If you know me personally then you probably already know at least part of the story I am about to tell. Whether you know me or not I hope you sit back and get a good chuckle.
My husband and I got married in May 2000. We went to Mackinac Island for our honeymoon. We drove for about four hours, waited for an hour for the ferry, took a horse and buggy to our hotel, and then spent another hour trying to get checked in and find out room. Then we waited for our luggage to be delivered. After all of that we finally went outside to walk to town and officially start our honeymoon.
A bird pooped on my head.
Les thought that was hilarious and wanted me to reenact my reaction so he could get a picture. I refused. We wiped the poop off my head and kept walking. I WAS NOT going back to the room to start all over again.
A few years later I went to Massachusetts with my parents and siblings. We went on a whale watch in Boston. There was a large group of kids on the boat for a school field trip. The chaperones allowed the kids to eat as much candy and run as much as they wanted. As soon as we actually started moving the kids started throwing up. They all had bags of vomit. My little sister started to turn green. I'd never actually seen anyone turn green before that but I swear to you she was a pale shade of green. I didn't want to watch her throw up so went outside and leaned against the windows in order to enjoy the view and the breeze without the vomit smell. My parents and sisters were on the other side of the window. After a few minutes I looked to my left toward the front of the boat and saw a man getting sick off the side. I turned to the woman on my right to say something like "Oh, poor guy" and she was covering her head. So, I thought I better do the same. It's a good thing I did because I ended up with puke from my shoulder to my shoes. My lovely family was falling on the floor laughing. I went to the lower deck to wash my hands but of course the bathroom was not working! So I wiped up as best as I could and went back to sit with my family. The wife of the man that threw up was sitting next to my parents the whole time and everyone saw the whole thing as it happened. He came in and apologized. He also said "I guess I shouldn't have had those three donuts this morning". Nice. I didn't need to know what was sprayed all over my clothes. This was all before we even got to the whales. I took pictures of the whales with puke on my hands. After we got back to shore we walked several blocks to a restaurant where I could wash up better. I had to walk the city for the rest of the day with my jacket turned inside out and wrapped around my waist.

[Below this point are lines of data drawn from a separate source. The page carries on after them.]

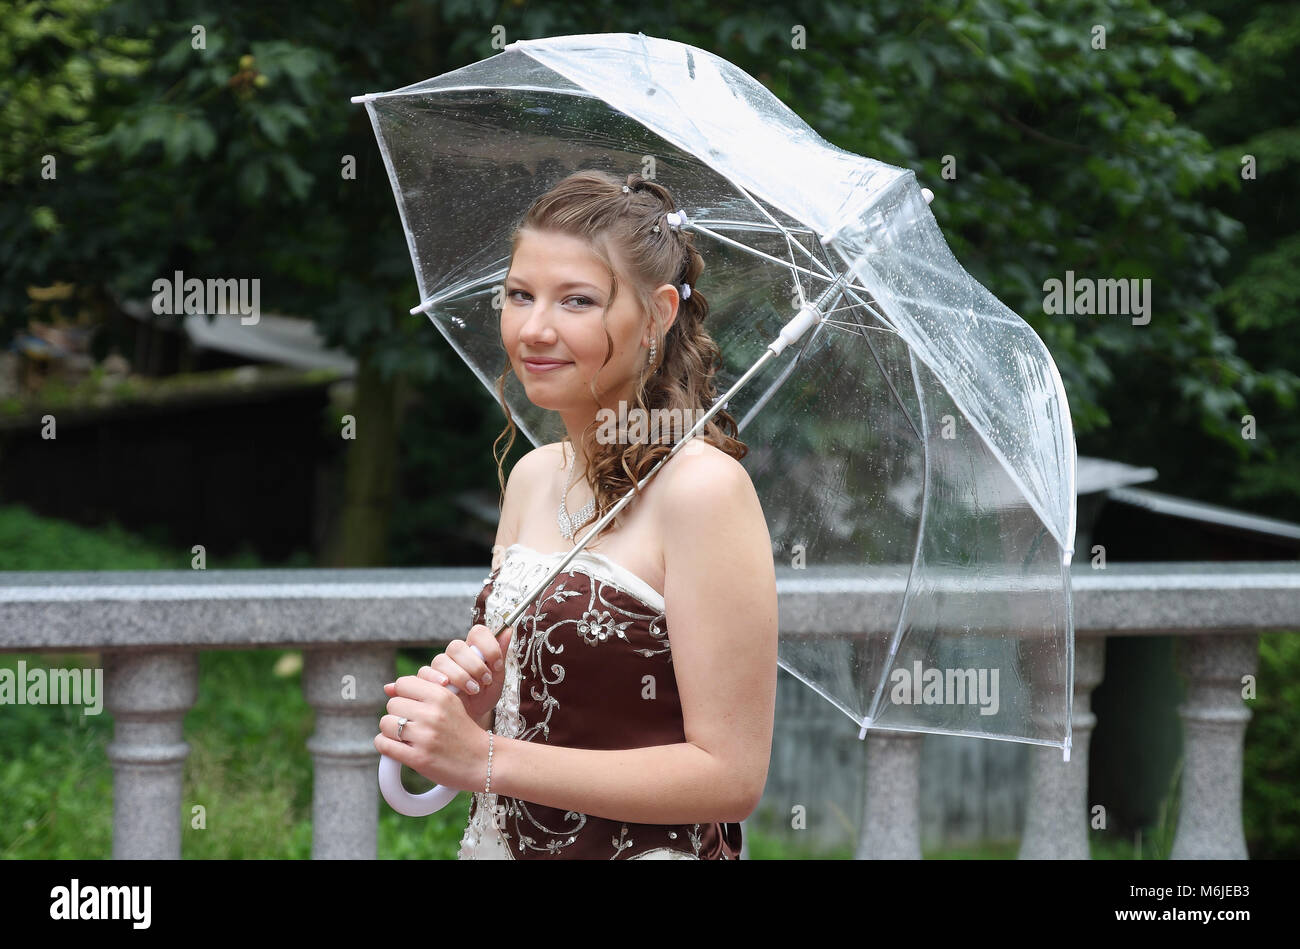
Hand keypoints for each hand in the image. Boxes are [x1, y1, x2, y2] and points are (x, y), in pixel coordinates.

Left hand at [376, 676, 490, 791]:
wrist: (482, 761)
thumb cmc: (461, 731)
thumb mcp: (449, 703)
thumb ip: (422, 691)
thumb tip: (387, 687)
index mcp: (442, 695)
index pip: (403, 683)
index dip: (403, 694)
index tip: (411, 706)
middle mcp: (433, 713)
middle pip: (392, 704)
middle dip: (397, 714)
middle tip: (410, 725)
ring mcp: (426, 736)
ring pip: (386, 724)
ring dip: (390, 731)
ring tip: (404, 737)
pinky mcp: (419, 758)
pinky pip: (384, 745)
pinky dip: (385, 746)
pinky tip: (397, 748)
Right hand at [382, 624, 513, 725]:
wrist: (470, 720)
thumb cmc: (483, 698)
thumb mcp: (497, 679)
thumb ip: (500, 655)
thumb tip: (509, 629)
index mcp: (473, 649)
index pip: (477, 632)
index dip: (488, 645)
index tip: (497, 664)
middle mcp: (454, 655)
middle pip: (456, 646)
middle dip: (474, 665)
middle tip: (485, 681)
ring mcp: (439, 667)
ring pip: (441, 660)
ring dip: (459, 675)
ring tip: (472, 690)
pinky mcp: (426, 680)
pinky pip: (425, 673)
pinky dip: (435, 679)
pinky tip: (445, 687)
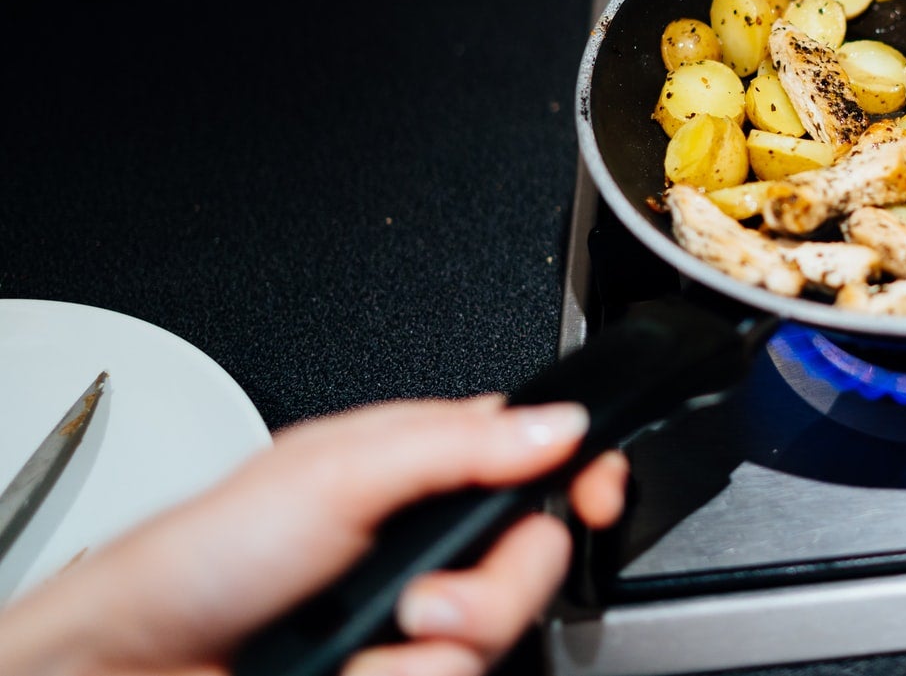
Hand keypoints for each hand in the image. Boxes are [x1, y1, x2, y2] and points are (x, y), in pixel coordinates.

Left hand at [0, 397, 629, 675]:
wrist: (139, 666)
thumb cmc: (208, 554)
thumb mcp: (338, 471)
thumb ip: (458, 443)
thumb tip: (560, 423)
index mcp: (424, 464)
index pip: (543, 456)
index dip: (584, 474)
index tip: (598, 494)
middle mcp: (430, 540)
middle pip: (537, 556)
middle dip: (494, 587)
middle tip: (430, 597)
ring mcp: (415, 618)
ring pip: (499, 634)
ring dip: (438, 648)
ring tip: (378, 636)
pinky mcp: (400, 671)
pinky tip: (354, 666)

A couple of years after that I was on a March of Dimes walk with my sister and step-mom. This is the same sister that looked like she was going to throw up in the last story. (No throw up this time). About 10 minutes into the walk a bird flew out of a bush and scared us half to death. I yelled "poop!" (language cleaned up for the kiddies). Karen laughed and said something like "That's right" and pointed at my shirt. I had bird poop on my shirt for the rest of the walk!
When there are a lot of birds flying around now I often here "Watch out Kerri!!"
Yesterday at Charlton Park I was talking to a Mom and felt something on my neck. I asked her if there was a bug on me. She said no but about a minute later I looked down and saw a huge spider on my sleeve. I swatted it off and the Mom stomped on it. I looked down at my sleeve and saw bird poop that I hadn't noticed before. What in the world!!!!!????
Somehow I have offended the animal kingdom or something. I realize the vomit story didn't necessarily have anything to do with animals. But then again we were going to watch whales! Coincidence, I think not!!
Hopefully I didn't make you sick. I hope you got a chuckle from my misfortune.